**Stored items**

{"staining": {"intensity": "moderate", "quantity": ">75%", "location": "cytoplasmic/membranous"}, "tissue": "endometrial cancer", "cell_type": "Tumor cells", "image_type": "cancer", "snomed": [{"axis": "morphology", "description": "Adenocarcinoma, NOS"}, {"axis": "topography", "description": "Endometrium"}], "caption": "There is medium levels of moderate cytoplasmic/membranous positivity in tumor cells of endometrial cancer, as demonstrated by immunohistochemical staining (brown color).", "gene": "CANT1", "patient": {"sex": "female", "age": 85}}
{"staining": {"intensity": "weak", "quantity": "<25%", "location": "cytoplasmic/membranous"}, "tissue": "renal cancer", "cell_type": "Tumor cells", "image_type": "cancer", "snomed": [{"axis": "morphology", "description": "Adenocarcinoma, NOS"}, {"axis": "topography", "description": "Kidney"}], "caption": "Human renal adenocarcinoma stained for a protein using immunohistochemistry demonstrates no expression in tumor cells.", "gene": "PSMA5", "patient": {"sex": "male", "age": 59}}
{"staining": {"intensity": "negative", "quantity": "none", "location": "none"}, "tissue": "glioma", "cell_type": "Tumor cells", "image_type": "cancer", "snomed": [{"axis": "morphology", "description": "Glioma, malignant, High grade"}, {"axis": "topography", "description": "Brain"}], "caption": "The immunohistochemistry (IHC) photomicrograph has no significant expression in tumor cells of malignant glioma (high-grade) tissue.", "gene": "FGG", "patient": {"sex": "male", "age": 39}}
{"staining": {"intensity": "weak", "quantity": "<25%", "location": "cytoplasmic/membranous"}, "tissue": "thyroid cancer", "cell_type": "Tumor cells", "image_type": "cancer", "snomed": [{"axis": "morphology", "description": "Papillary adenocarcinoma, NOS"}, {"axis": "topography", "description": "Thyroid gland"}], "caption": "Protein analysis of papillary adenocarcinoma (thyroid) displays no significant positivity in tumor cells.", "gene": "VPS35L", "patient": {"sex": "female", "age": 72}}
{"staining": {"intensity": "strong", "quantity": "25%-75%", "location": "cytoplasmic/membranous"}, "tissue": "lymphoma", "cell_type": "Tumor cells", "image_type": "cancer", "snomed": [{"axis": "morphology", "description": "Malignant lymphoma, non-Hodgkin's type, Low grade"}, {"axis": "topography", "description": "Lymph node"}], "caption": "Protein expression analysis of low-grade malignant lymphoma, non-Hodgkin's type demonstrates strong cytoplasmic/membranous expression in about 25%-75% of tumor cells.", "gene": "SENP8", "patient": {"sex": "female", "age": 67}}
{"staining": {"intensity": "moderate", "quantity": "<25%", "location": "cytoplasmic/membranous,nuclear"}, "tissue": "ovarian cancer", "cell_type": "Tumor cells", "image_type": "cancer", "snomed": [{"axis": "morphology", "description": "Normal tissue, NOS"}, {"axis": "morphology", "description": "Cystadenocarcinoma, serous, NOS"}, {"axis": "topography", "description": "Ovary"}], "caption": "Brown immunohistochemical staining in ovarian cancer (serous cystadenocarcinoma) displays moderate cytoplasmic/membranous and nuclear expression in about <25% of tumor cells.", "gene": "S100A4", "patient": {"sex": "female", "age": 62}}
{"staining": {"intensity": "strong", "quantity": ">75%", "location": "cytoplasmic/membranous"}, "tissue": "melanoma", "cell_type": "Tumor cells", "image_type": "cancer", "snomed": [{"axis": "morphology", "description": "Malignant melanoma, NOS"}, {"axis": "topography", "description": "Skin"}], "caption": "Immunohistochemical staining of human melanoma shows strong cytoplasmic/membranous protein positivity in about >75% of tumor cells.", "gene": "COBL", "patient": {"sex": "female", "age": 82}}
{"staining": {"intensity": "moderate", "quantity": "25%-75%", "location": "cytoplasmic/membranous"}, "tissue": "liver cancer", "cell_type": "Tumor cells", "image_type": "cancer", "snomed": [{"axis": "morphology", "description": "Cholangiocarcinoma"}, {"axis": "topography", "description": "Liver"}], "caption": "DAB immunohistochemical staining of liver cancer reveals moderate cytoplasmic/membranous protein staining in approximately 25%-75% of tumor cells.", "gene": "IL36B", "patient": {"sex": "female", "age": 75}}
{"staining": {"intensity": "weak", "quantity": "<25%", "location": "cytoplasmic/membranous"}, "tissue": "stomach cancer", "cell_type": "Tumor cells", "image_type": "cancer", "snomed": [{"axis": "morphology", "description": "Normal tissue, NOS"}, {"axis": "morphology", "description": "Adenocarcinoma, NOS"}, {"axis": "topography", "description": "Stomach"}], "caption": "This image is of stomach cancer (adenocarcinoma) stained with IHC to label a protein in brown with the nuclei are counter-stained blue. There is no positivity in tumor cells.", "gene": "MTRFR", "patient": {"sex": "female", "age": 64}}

**Task requirements**
Set the entries down again precisely as they were given.

**The answer**
{"staining": {"intensity": "moderate", "quantity": ">75%", "location": "cytoplasmic/membranous"}, "tissue": "endometrial cancer", "cell_type": "Tumor cells", "image_type": "cancer", "snomed": [{"axis": "morphology", "description": "Adenocarcinoma, NOS"}, {"axis": "topography", "description": "Endometrium"}], "caption": "There is medium levels of moderate cytoplasmic/membranous positivity in tumor cells of endometrial cancer, as demonstrated by immunohistochemical staining (brown color).", "gene": "CANT1", "patient": {"sex": "female", "age": 85}}
{"staining": {"intensity": "weak", "quantity": "<25%", "location": "cytoplasmic/membranous"}, "tissue": "renal cancer", "cell_type": "Tumor cells", "image_type": "cancer", "snomed": [{"axis": "morphology", "description": "Adenocarcinoma, NOS"}, {"axis": "topography", "description": "Kidney"}], "caption": "Human renal adenocarcinoma stained for a protein using immunohistochemistry demonstrates no expression in tumor cells.", "gene": "PSMA5", "patient": {"sex": "male", "age": 59}}
{"staining": {"intensity": "negative", "quantity": "none", "location": "none"}, "tissue": "glioma", "cell_type": "Tumor cells", "image_type": "cancer", "snomed": [{"axis": "morphology", "description": "Glioma, malignant, High grade"}, {"axis": "topography", "description": "Brain"}], "caption": "The immunohistochemistry (IHC) photomicrograph has no significant expression in tumor cells of malignant glioma (high-grade) tissue.", "gene": "FGG", "patient": {"sex": "male", "age": 39}}
{"staining": {"intensity": "weak", "quantity": "<25%", "location": "cytoplasmic/membranous"}, "tissue": "thyroid cancer", "cell_type": "Tumor cells", "image_type": "cancer", "snomed": [{"axis": "morphology", "description": "Papillary adenocarcinoma, NOS"}, {"axis": "topography", "description": "Thyroid gland"}], "caption": "Protein analysis of papillary adenocarcinoma (thyroid) displays no significant positivity in tumor cells.", "gene": "VPS35L", "patient": {"sex": "female", "age": 72}}
{"staining": {"intensity": "strong", "quantity": "25%-75%", "location": "cytoplasmic/membranous"}, "tissue": "lymphoma", "cell_type": "Tumor cells", "image_type": "cancer", "snomed": [{"axis": "morphology", "description": "Malignant lymphoma, non-Hodgkin's type, Low grade"}, {"axis": "topography", "description": "Lymph node"}], "caption": "Protein expression analysis of low-grade malignant lymphoma, non-Hodgkin's type demonstrates strong cytoplasmic/membranous expression in about 25%-75% of tumor cells.", "gene": "SENP8", "patient": {"sex": "female", "age": 67}}
{"staining": {"intensity": "moderate", "quantity": "<25%", "location": "cytoplasmic/membranous,nuclear"}, "tissue": "ovarian cancer", "cell_type": "Tumor cells", "image_type": "cancer", "snomed": [{"axis": "morphology", "description": "Normal tissue, NOS"}, {"axis": "morphology", "description": "Cystadenocarcinoma, serous, NOS"}, {"axis": "topography", "description": "Ovary"}], "caption": "Brown immunohistochemical staining in ovarian cancer (serous cystadenocarcinoma) displays moderate cytoplasmic/membranous and nuclear expression in about <25% of tumor cells.", "gene": "S100A4", "patient": {"sex": "female", "age": 62}}
{"staining": {"intensity": "strong", "quantity": ">75%", "location": "cytoplasmic/membranous"}, "tissue": "melanoma", "cell_type": "Tumor cells", "image_type": "cancer", "snomed": [{"axis": "morphology", "description": "Malignant melanoma, NOS"}, {"axis": "topography", "description": "Skin"}], "caption": "Immunohistochemical staining of human melanoma shows strong cytoplasmic/membranous protein positivity in about >75% of tumor cells.", "gene": "COBL", "patient": {"sex": "female", "age": 82}}
{"staining": {"intensity": "moderate", "quantity": "25%-75%", "location": "cytoplasmic/membranous"}, "tissue": "liver cancer", "cell_type": "Tumor cells", "image_type": "cancer", "snomed": [{"axis": "morphology", "description": "Cholangiocarcinoma"}, {"axis": "topography", "description": "Liver"}], "caption": "DAB immunohistochemical staining of liver cancer reveals moderate cytoplasmic/membranous protein staining in approximately 25%-75% of tumor cells.", "gene": "IL36B", "patient": {"sex": "female", "age": 75}}
{"staining": {"intensity": "weak", "quantity": "<25%", "location": "cytoplasmic/membranous"}, "tissue": "stomach cancer", "cell_type": "Tumor cells", "image_type": "cancer", "snomed": [{"axis": "morphology", "description": "Normal tissue, NOS"}, {"axis": "morphology", "description": "Adenocarcinoma, NOS"}, {"axis": "topography", "description": "Stomach"}], "caption": "This image is of stomach cancer (adenocarcinoma) stained with IHC to label a protein in brown with the nuclei are counter-stained blue. There is no positivity in tumor cells.", "gene": "MTRFR", "patient": {"sex": "female", "age": 64}}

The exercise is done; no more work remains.